Average declared interest rate (top) and probability that only the guaranteed interest rate is paid (bottom) within the three scenarios

4 Conclusion

We introduced a modular, stochastic asset–liability management model for life insurers which on the one hand allows us to describe the processing of a given, large, heterogeneous insurance portfolio, and on the other hand is capable of simulating an ongoing business. The model is consistent in the sense that it respects the fundamental balance sheet equation at the end of every period according to the principles of double-entry bookkeeping as required in accounting. At the same time, the framework is kept universal, such that the realization of alternative modeling approaches or the adaption to different insurance products are straightforward. Furthermore, we proposed an approach for the explicit generation of cohorts and the integration of new contracts which is necessary for efficient computations when considering large insurance portfolios. In extensive simulation studies reflecting the current situation of the capital markets, we illustrated the model’s performance and its high flexibility. The consideration of different new business scenarios and the incorporation of both stock and bond market crashes, gave insights on the stability of the insurance business and the robustness of possible investment strategies. In many cases we observed a certain stationarity and found that the asset allocation plays an important role in obtaining a smooth and robust surplus participation. This is in line with the idea of a healthy and solid insurance company writing long-term policies.

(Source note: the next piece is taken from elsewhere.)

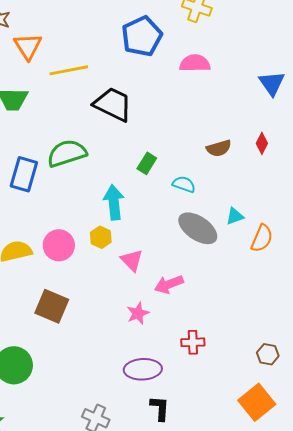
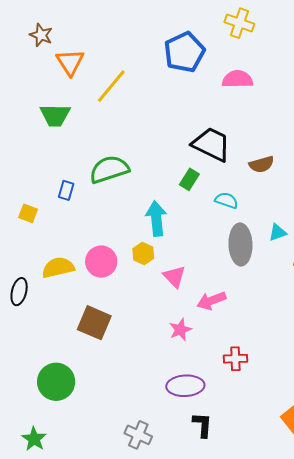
yellow line: (69, 70) -> (111, 86), turned -39
black trapezoid: (113, 104) -> (211, 144), moved
blue rectangle: (24, 174) -> (66, 190), size x0.6
gray ellipse: (198, 228) -> (240, 244), turned 54

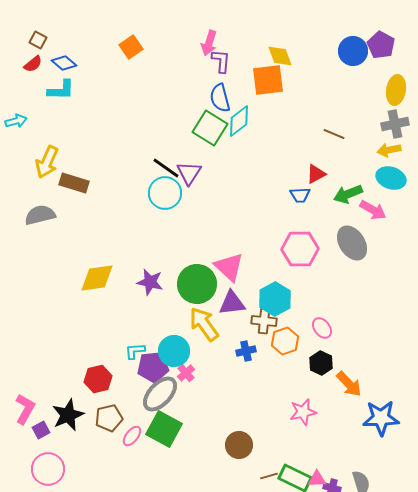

At the same time, we saw that especially bond market crashes can cause extreme liquidity shocks and thus constitute a substantial risk. The impact of varying crash scenarios was investigated from both the life insurer’s and the policyholders’ point of view. Using a sensitivity analysis, we discussed the strong influence of single parameters on the performance. Keeping in mind that the simulation requires to model or estimate a lot of input parameters, this shows that one has to be careful with the interpretation of single observations. However, the application of such stochastic simulations can support managerial decisions by illustrating the long-term effects of potential measures, as for example the impact of specific investment strategies or interest rate fixings.